5. Slaughtering and packing – Here, years of hard work directed towards the production of a high-quality product can be wasted with poor procedures. A good idea to prevent this is to first investigate the plant that you are planning to use. Is it state and/or federally inspected? Will they hang your carcass for the required time? Will they cut and wrap the meat well and to your or the buyer’s specifications? When you are satisfied, make your appointment to drop off your cattle. Make sure the loading and hauling process is as easy and stress free as possible. If an animal is frightened, has been chased all over the pasture, etc., the quality of the meat will suffer.

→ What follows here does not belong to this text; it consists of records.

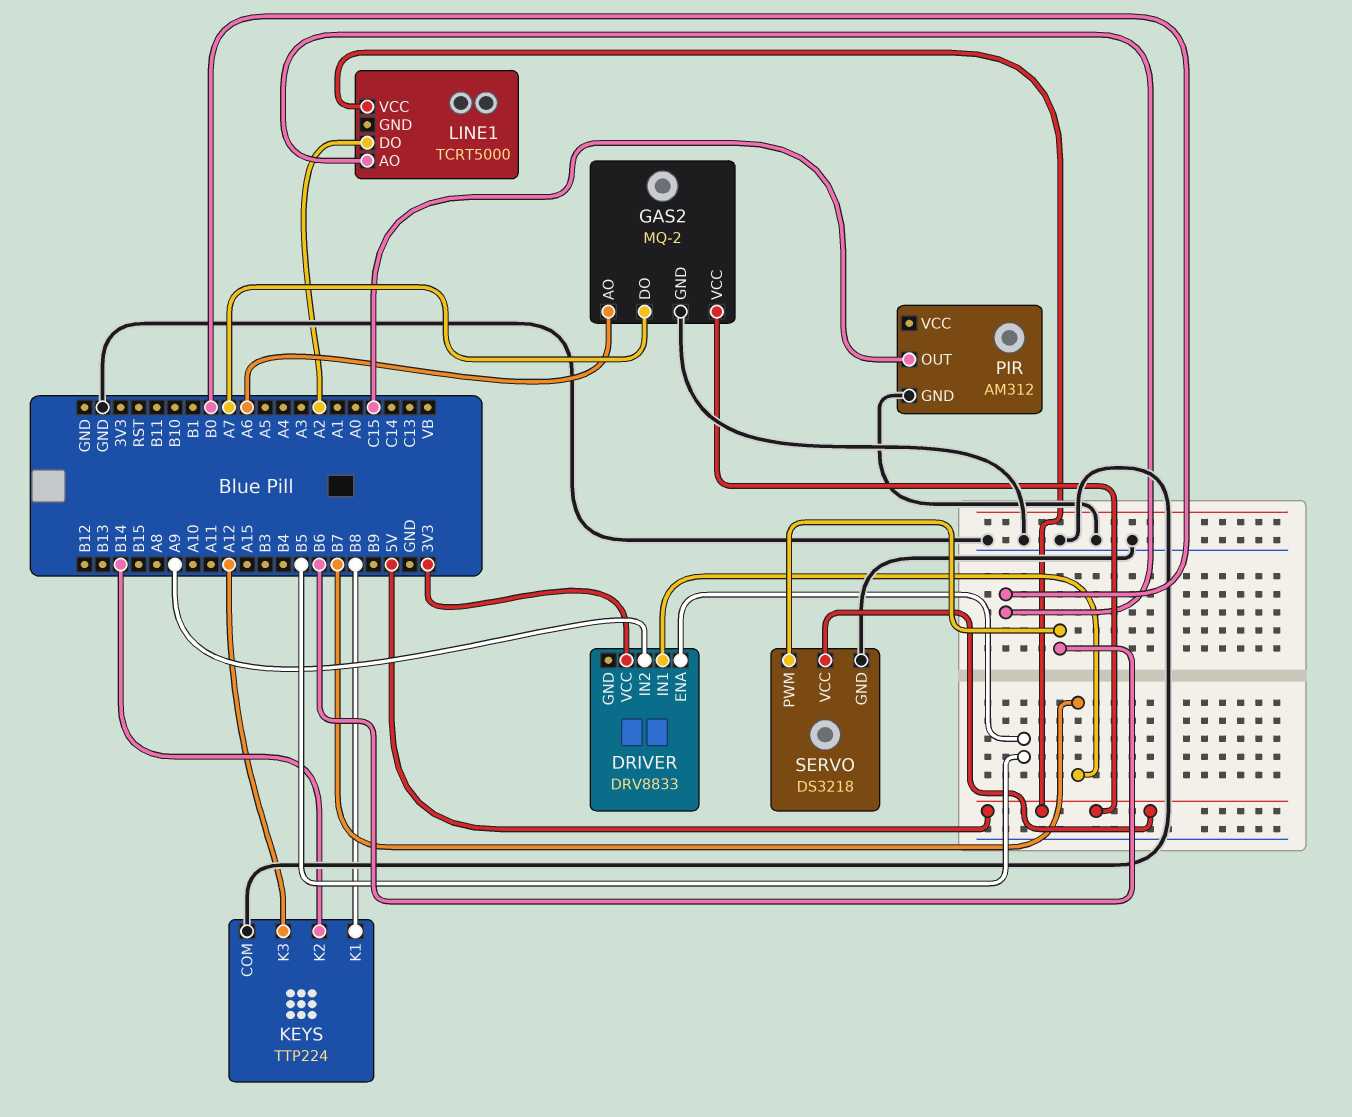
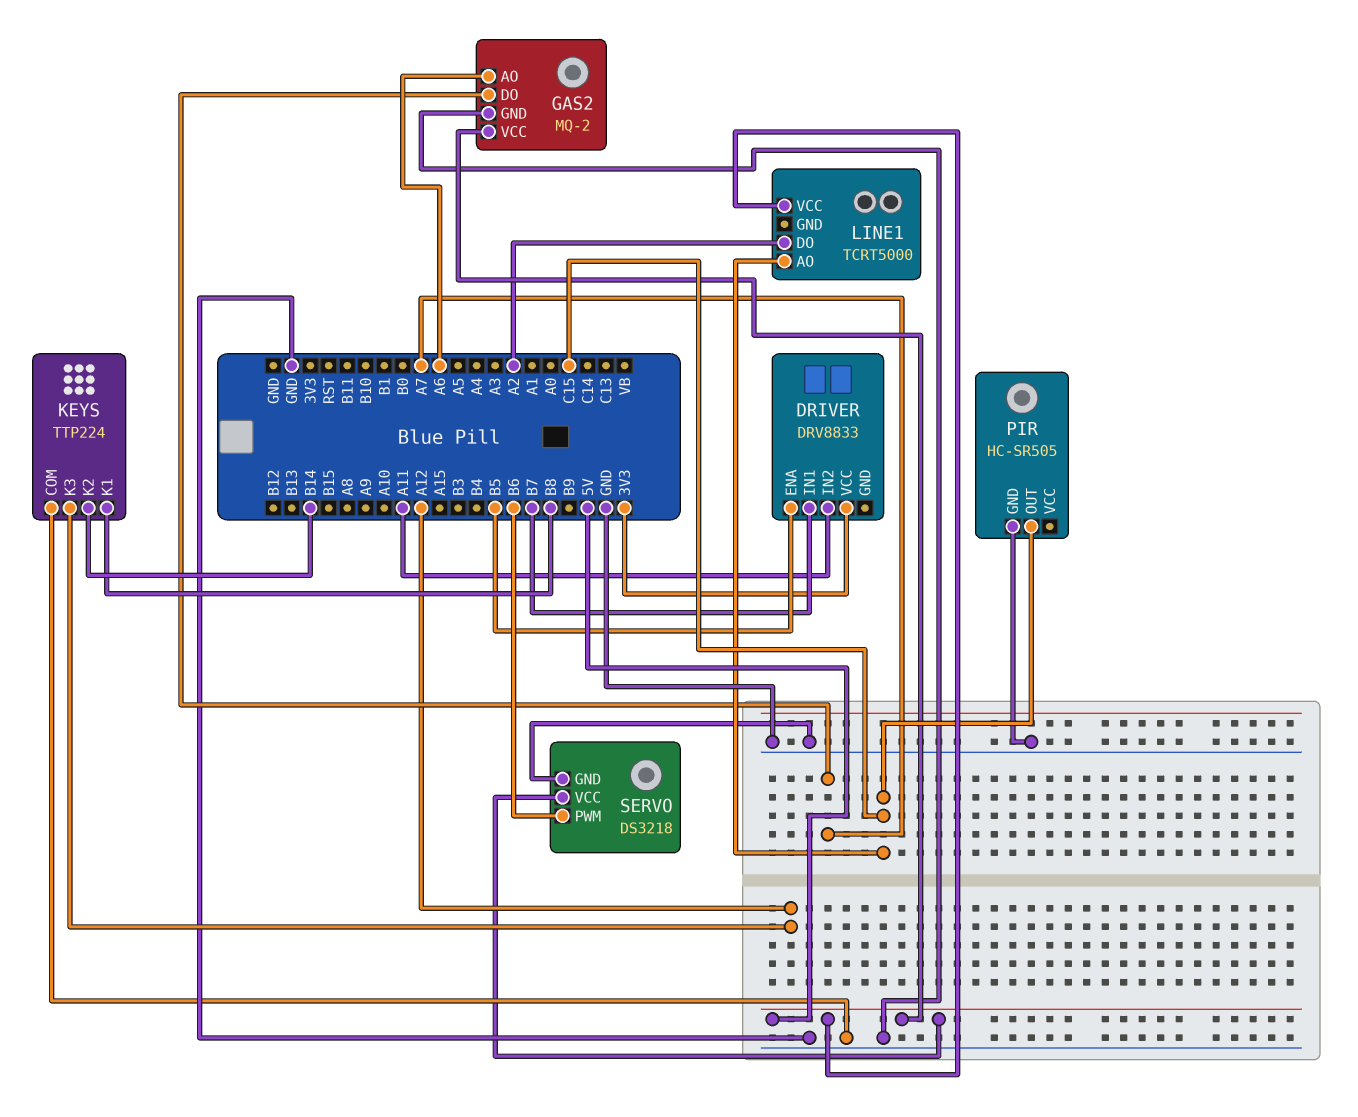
DRIVER pin IN2: A9 -> A11
LINE1 pin AO: B0 -> C15
PIR: AM312 -> HC-SR505

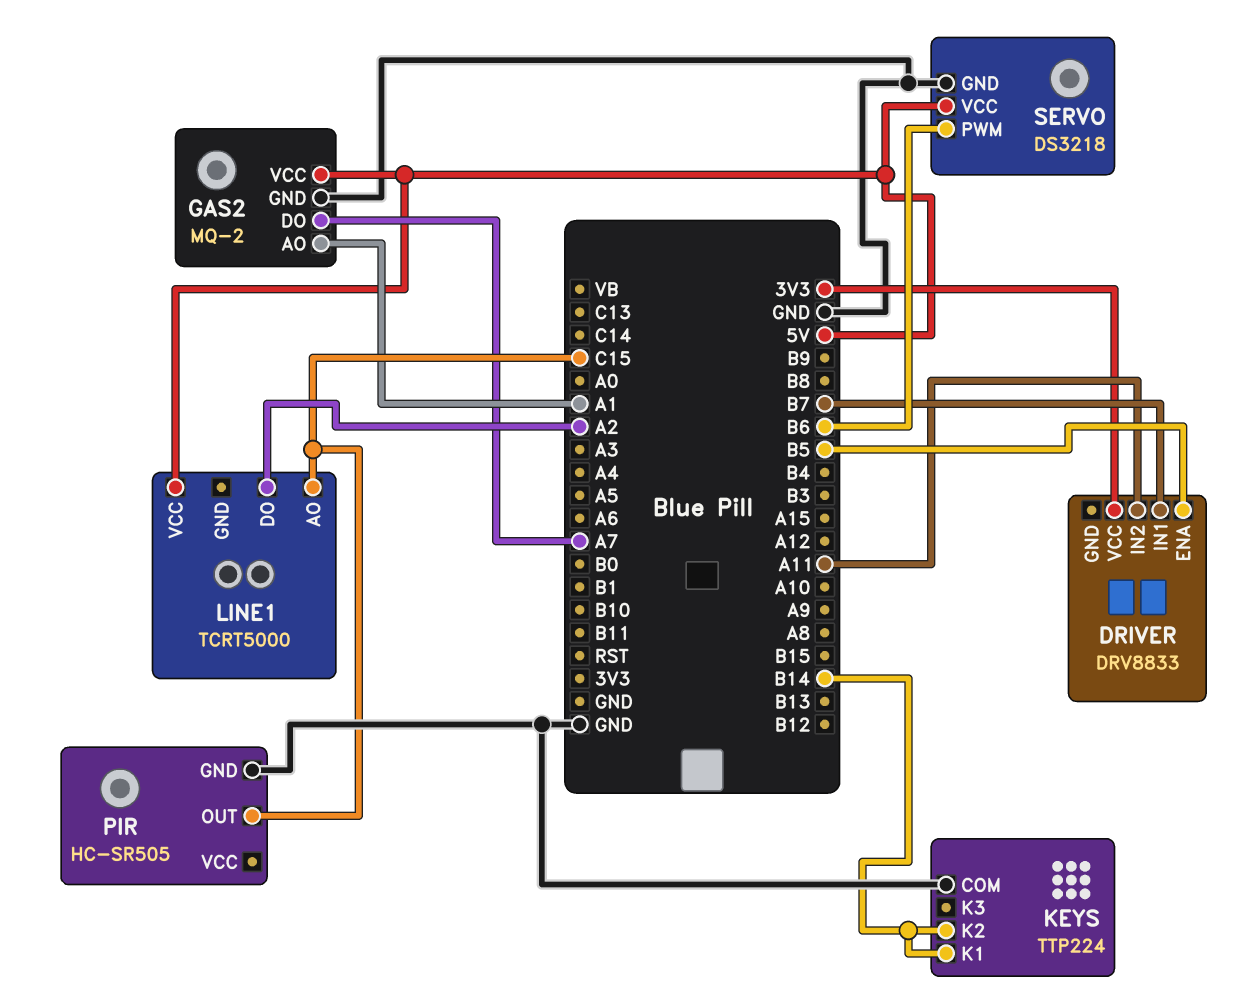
GAS2 pin AO: A6 -> A1
KEYS pin K1: B8 -> B14
KEYS pin K3: A12 -> none

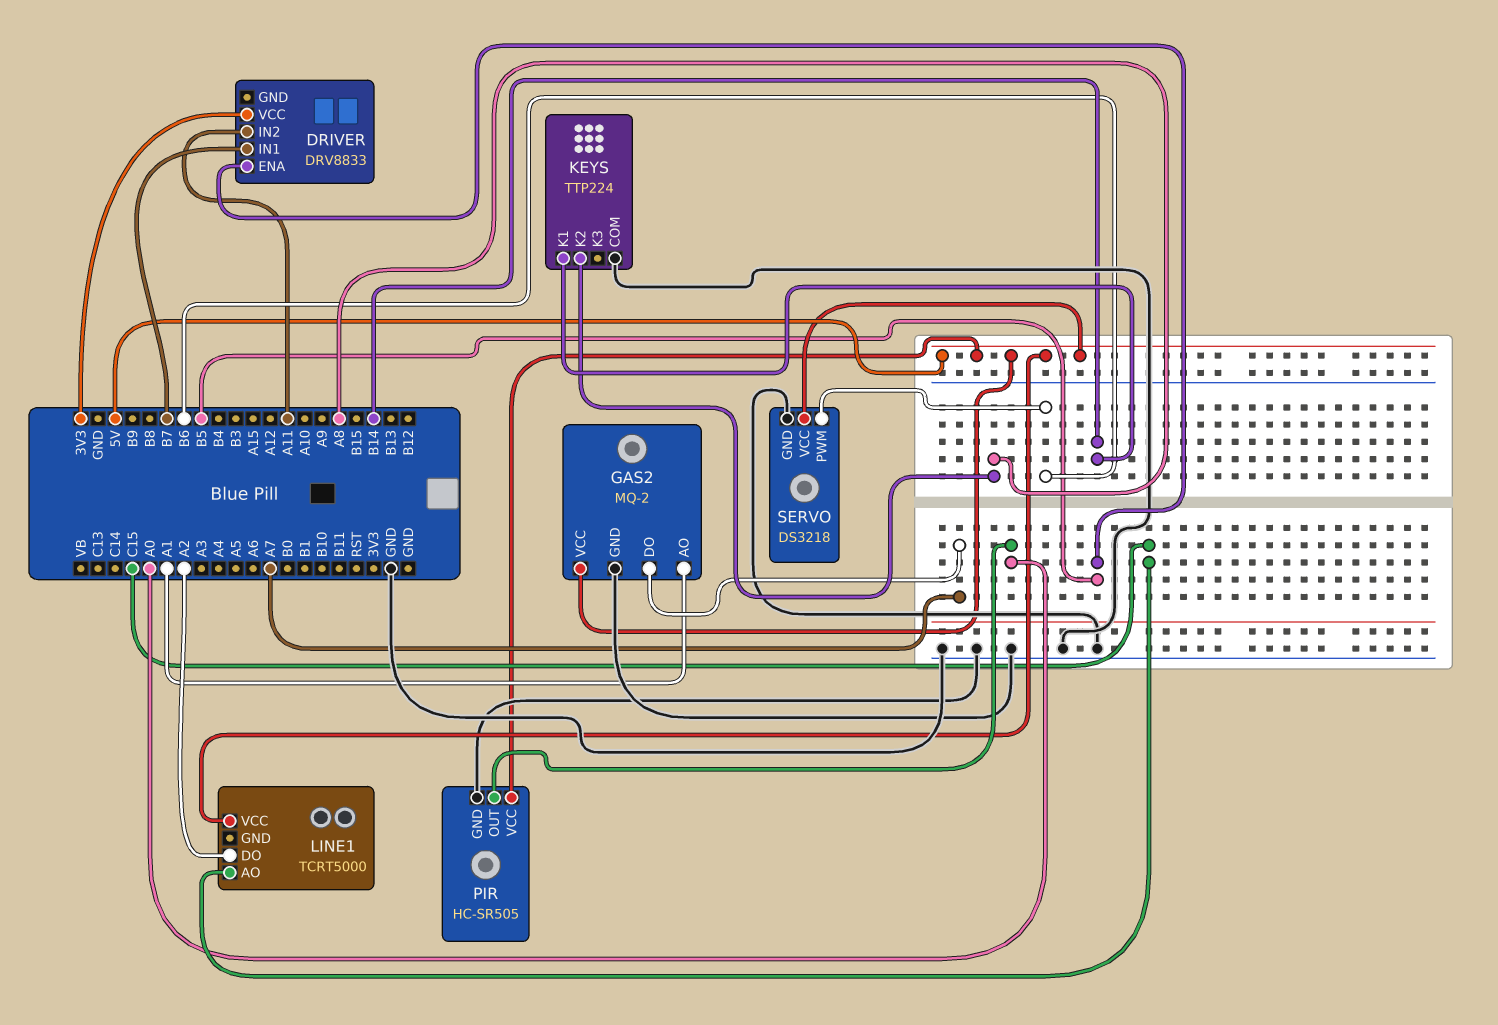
KEYS pin K2: B14 -> A8
PIR pin OUT: C15 -> A0
PIR pin VCC: none -> 5V

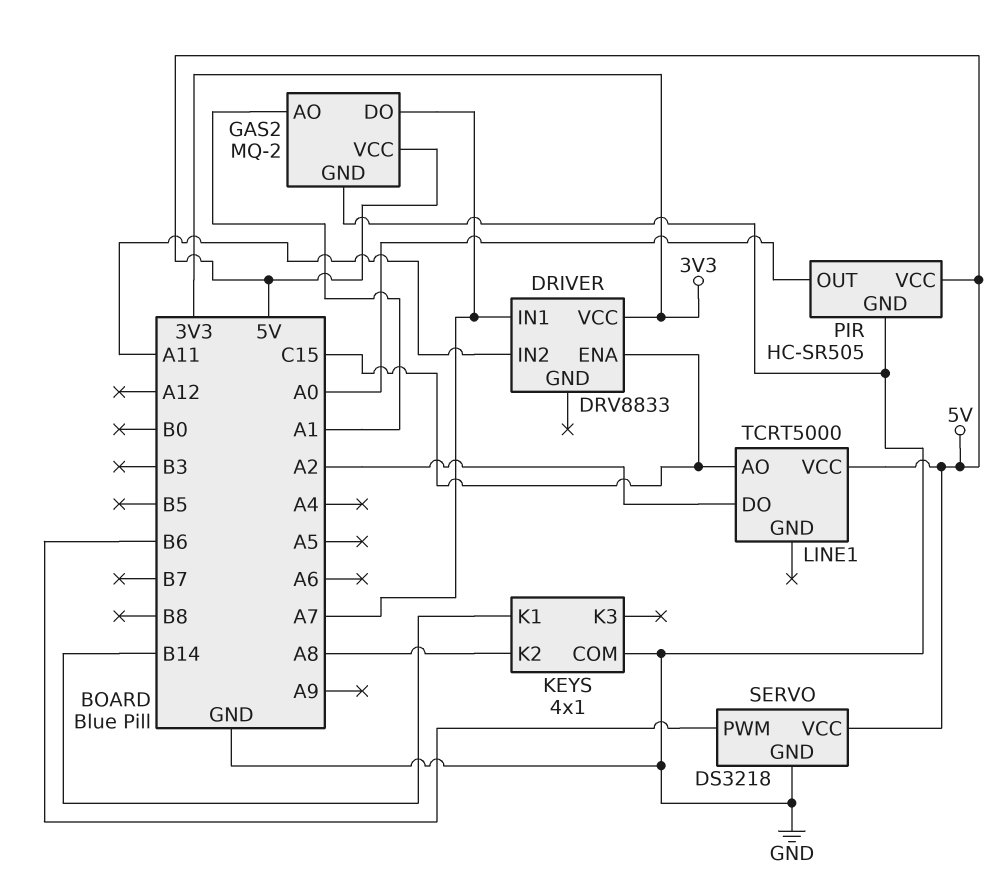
DRIVER pin ENA: B5 -> C15
DRIVER pin IN1: B7 -> A7
KEYS: TTP224 -> 4x1

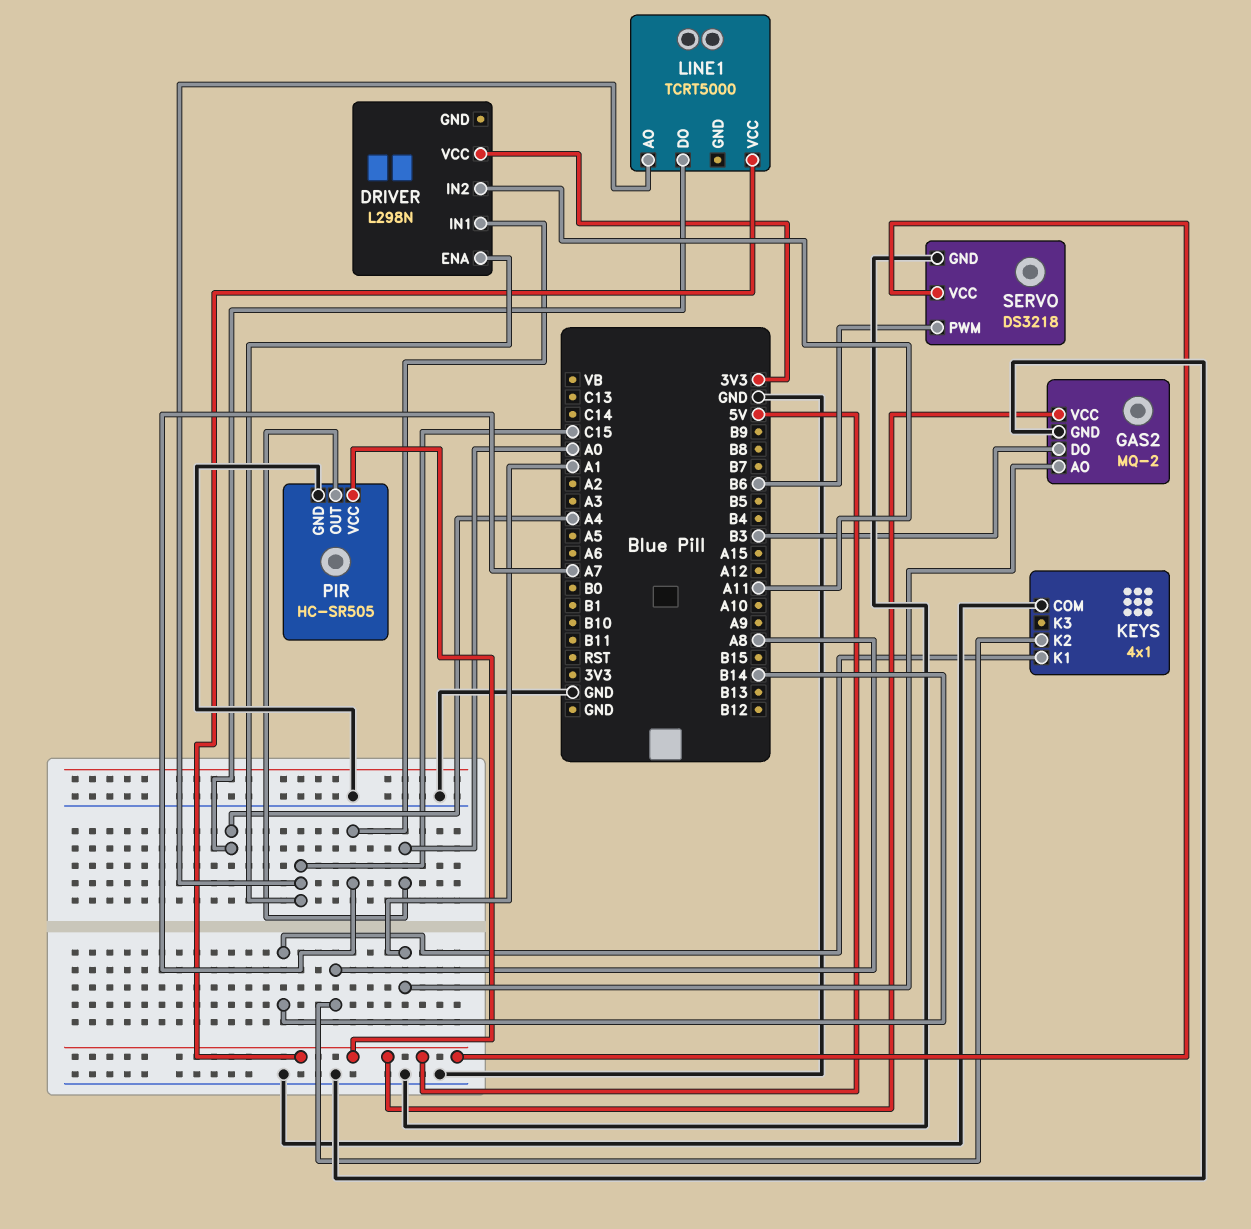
DRIVER: DRV8833 -> L298N
GAS2 pin DO: A7 -> B3
LINE1 pin DO: A2 -> A4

Knowledge is the key to good management. Good management is the key to producing great beef. Utilize available resources, extension agents, feed experts, other producers and cattle organizations to learn as much as possible.
There are a variety of ways in which Highland beef producers can sell their product, ranging from carcass to boxed beef. The QHBP provides marketing tools, which include 3” peel-off sticker logos, meat cut posters and brochures. These can be purchased from AHCA for a nominal fee plus postage. The 3” peel-off sticker logos are designed to be used on individual meat packages and/or point of purchase displays. The posters and brochures can also be used in displays or given to potential customers. Your only limitation in marketing is your own creativity.